__About this task__:
Return the lines from the start of the data through the line with "- **Listagem de Pets**: É". Include both of those lines and no others.

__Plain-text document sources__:
————

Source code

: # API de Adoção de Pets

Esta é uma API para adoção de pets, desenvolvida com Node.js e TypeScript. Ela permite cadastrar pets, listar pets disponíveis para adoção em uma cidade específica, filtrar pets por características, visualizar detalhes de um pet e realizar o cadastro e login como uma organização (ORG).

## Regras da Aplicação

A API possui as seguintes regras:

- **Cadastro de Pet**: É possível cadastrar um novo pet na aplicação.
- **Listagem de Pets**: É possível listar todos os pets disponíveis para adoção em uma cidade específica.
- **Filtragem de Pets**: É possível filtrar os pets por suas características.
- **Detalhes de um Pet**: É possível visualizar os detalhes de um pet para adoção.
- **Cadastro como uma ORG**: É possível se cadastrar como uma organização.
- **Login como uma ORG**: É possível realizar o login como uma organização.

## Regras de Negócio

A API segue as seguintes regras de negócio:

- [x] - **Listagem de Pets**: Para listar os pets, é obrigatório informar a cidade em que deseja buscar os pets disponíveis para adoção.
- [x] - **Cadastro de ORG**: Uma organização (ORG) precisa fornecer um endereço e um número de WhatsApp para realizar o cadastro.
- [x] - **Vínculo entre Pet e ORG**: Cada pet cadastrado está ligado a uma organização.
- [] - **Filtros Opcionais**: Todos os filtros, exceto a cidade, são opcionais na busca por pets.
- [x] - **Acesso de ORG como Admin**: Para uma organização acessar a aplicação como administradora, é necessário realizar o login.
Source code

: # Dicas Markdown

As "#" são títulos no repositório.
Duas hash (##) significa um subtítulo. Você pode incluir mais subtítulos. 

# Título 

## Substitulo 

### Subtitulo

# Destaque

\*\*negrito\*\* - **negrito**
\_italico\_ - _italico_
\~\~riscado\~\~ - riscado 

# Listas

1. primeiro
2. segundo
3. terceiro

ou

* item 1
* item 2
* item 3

————

__Result below__:
Source code

: # API de Adoção de Pets

Esta é uma API para adoção de pets, desenvolvida com Node.js e TypeScript. Ela permite cadastrar pets, listar pets disponíveis para adoção em uma cidade específica, filtrar pets por características, visualizar detalhes de um pet e realizar o cadastro e login como uma organização (ORG).

## Regras da Aplicação

A API possui as seguintes regras:

- **Cadastro de Pet**: É possível cadastrar um novo pet na aplicação.
- **Listagem de Pets**: É possível listar todos os pets disponíveis para adoção em uma cidade específica.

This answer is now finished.